Dataset:

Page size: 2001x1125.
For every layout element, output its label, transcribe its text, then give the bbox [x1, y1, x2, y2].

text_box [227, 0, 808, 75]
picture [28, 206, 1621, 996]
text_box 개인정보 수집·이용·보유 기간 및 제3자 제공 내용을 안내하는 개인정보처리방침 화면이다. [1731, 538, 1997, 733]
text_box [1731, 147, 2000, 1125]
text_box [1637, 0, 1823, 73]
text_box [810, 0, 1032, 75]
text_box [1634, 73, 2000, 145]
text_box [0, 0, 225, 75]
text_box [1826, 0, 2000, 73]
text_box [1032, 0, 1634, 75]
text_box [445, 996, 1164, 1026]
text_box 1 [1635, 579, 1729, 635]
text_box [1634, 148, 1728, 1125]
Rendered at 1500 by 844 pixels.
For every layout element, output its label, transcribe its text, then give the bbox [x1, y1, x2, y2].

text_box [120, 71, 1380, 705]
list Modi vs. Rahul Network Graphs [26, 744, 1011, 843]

Exercise prompt: Whatever the entries above contain, reproduce all of them exactly.

Task response:
Page size: 2001x1125.
For every layout element, output its label, transcribe its text, then give the bbox [x1, y1, x2, y2].

text_box [227, 0, 808, 75]
picture [28, 206, 1621, 996]
text_box 개인정보 수집·이용·보유 기간 및 제3자 제공 내용을 안내하는 개인정보처리방침 화면이다. [1731, 538, 1997, 733]
text_box [1731, 147, 2000, 1125]
text_box [1637, 0, 1823, 73]
text_box [810, 0, 1032, 75]
text_box [1634, 73, 2000, 145]
text_box [0, 0, 225, 75]
text_box [1826, 0, 2000, 73]
text_box [1032, 0, 1634, 75]
text_box [445, 996, 1164, 1026]
text_box 1 [1635, 579, 1729, 635]
text_box [1634, 148, 1728, 1125]
Rendered at 1500 by 844 pixels.
For every layout element, output its label, transcribe its text, then give the bbox [x1, y1, x2, y2].

text_box [120, 71, 1380, 705]
list Modi vs. Rahul Network Graphs [26, 744, 1011, 843]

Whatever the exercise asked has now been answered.